Horses in herds have the same thing.  This social hierarchy protects the herd by keeping unnecessary conflict down to a minimum.  If everyone knows their place in the structure, peace prevails, and the preservation of the species is enforced by fostering cooperation instead of competition and conflict.


If you want to know something about your horses’ social structure, feed them as a group in separate feeders.  The horse that gets to eat first 9 times out of 10 is the dominant horse in your pasture, and so on down the line.  With horses, though, we have found that there are sometimes friendships between individual horses that share a similar space in the hierarchy.  Because they are friends, they do not compete with one another for their place in the hierarchy, and they are equals in the tiered system.

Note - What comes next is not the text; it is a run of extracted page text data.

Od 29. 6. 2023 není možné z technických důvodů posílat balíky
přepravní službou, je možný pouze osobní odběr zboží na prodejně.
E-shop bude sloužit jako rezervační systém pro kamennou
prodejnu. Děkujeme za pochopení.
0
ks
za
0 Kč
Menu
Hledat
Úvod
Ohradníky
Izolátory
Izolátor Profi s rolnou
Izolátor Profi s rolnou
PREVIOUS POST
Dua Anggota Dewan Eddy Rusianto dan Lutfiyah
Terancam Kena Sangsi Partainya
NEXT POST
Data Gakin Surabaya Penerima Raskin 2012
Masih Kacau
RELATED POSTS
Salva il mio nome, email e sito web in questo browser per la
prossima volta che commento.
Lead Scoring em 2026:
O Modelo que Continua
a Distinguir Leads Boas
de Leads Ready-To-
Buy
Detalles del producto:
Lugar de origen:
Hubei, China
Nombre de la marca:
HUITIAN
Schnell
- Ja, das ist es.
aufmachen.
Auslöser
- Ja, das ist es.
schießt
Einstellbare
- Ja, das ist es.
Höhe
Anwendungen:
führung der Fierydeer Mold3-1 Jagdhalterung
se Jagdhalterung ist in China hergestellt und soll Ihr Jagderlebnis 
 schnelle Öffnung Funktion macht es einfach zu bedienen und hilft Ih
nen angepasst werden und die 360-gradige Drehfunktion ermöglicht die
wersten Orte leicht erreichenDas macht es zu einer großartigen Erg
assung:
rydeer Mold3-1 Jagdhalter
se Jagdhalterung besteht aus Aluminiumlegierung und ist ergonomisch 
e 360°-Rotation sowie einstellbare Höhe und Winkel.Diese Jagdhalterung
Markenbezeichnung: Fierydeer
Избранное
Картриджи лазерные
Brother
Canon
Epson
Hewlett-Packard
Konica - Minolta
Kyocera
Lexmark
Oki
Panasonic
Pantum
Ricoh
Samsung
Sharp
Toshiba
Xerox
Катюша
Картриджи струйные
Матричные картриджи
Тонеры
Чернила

I need to reel this in, because I could go on and on about this, but if you understand firstly that horses are heavily weighted to the flee instinct versus fight instinct (they’re like giant rabbits), the second most important concept that we’ve found for training and human safety is the dominance structure of horses.  He who makes the other animal move their feet is seen as the dominant figure, and that goes a long way toward training horses without the need for ugly traditional horsemanship methods.  We believe in natural horsemanship wholeheartedly.


This bears on Cherry’s personality and training as a foal.  This spicy little filly went into weaning thinking that she was the next “queen bee” of the pastures because of what she had learned from her mommy.  I have never seen such a quick transformation, though.  She went from a rowdy youngster with a Mike Tyson strength kick (the air and a few stall walls mostly) to the most compliant, friendly, and willing little filly ever.  She’s not even the same filly that she was pre-weaning.


Her first farrier session was a struggle.  Subsequent sessions, she was way more well-behaved than some of our other horses that are years older.  Overall, we have a pretty good herd of horses that mostly behave for the vet and the farrier, but even the most docile horses sometimes have their moments.  Some have more of those moments than others.


Back out in the paddock after weaning and initial baby training, Cherry has taken her place alongside some of the other youngsters in the bottom of the pack.  She still, occasionally, gives me a little bit of the “run away, run away” reaction for a few circles when I show up with a halter, but she doesn’t resist too long or too hard.  The more that you allow them to reap the rewards of evasion, the more entrenched that behavior becomes.  We don’t allow our weanlings to get away with that.  It’s aggravating when you have a horse that you need to move quickly that sends you on a wild game of chase for several miles back and forth across the pastures.  She’s not one of those horses, and thankfully we don’t have any of those horses right now.


Cherry was the second of our four foals from 2023 that were advertised but didn’t move.  Like Apple, we threw in the towel after the holidays.  If someone wasn’t going to snatch up our filly foals during the time of the year when good, quality fillies are the scarcest of commodities in this market, it just meant that there were no buyers for weanling fillies out there.  We refuse to compromise on price until you get to a price point for buyers that would be willing to pay for them at a cut-rate.  That rarely ends well for the horse who will either be flipped (best-case scenario being to a good buyer) or will be underappreciated due to the low price tag that you put on them just to move them.  Rock-bottom buyers are also often rock-bottom caretakers of horses.  That’s not always the case but it is a risk.  Slashing prices also has a cooling effect on the market for the horses overall, also, and you don’t want to be the farm that aggressively undercuts the market to the point where your reputation suffers, and then you find yourself on an island in the market all alone.  We already have enough of those sorts of challenges being in the middle of nowhere in Eastern Tennessee.


Cherry, like her full older sister, Flo, and half-sister, Apple, has turned out to be such a sweet little filly.  We don’t mind her hanging around a bit longer.  Time will also tell what her future holds.  She’s going to be a chunky, hairy, shorty when she’s all grown up.